Começo esta coluna com duas afirmações que deveriam ser completamente incontroversas, mas que ainda assim, imagino, hão de provocar princípios de apoplexia em algumas pessoas. Afirmação 1: já faz ao menos várias décadas que a relação entre a Igreja Católica e a ciência é essencialmente harmônica, ao menos do ponto de vista institucional. Afirmação 2: o papa Francisco transformou essa relação já pacificada em algo muito próximo de uma colaboração, em especial acerca do que realmente importa para a humanidade.
O que significa que não só católicos e pessoas de boa vontade em geral como também cientistas do mundo todo deveriam dar um suspiro de alívio diante da recente recuperação da saúde de Francisco. Num mundo em que o debate público foi ficando cada vez mais poluído por extremismos e maluquices, o pontífice argentino buscou mesclar respeito às evidências e compaixão.
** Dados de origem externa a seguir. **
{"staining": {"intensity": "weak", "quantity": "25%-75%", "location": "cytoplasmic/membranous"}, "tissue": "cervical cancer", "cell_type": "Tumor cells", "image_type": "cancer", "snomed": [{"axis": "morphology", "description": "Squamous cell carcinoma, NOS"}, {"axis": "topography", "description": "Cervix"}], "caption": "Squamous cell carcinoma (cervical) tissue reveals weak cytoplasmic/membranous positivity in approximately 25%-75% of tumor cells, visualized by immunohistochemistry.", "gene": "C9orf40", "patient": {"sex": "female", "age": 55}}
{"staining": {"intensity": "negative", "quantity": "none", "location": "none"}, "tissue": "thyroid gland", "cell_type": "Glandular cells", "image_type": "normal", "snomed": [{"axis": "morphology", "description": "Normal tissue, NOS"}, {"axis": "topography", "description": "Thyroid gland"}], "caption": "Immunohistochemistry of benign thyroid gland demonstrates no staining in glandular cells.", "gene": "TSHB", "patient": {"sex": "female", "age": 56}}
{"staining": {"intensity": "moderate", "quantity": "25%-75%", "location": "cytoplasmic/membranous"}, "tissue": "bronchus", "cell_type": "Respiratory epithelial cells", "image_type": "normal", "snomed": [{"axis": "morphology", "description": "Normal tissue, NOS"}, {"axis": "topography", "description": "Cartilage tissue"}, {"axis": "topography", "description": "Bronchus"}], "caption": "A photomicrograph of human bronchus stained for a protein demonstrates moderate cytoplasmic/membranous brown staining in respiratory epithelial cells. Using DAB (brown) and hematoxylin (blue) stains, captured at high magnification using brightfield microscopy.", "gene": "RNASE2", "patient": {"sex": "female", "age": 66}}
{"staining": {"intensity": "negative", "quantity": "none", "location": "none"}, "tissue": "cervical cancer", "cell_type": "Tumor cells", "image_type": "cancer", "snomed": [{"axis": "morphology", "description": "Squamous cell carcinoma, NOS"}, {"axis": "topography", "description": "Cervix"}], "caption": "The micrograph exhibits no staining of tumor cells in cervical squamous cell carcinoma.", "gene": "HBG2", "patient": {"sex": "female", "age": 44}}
Não é pouca coisa.
Jorge Mario Bergoglio mostrou a profundidade de seu compromisso com essa fórmula dupla em 2015, com a publicação da encíclica ambiental “Laudato Si’”. Hoje, as encíclicas estão entre os documentos mais importantes do chamado magistério papal –ou seja, o que os papas, enquanto “professores” dos fiéis católicos, têm a ensinar.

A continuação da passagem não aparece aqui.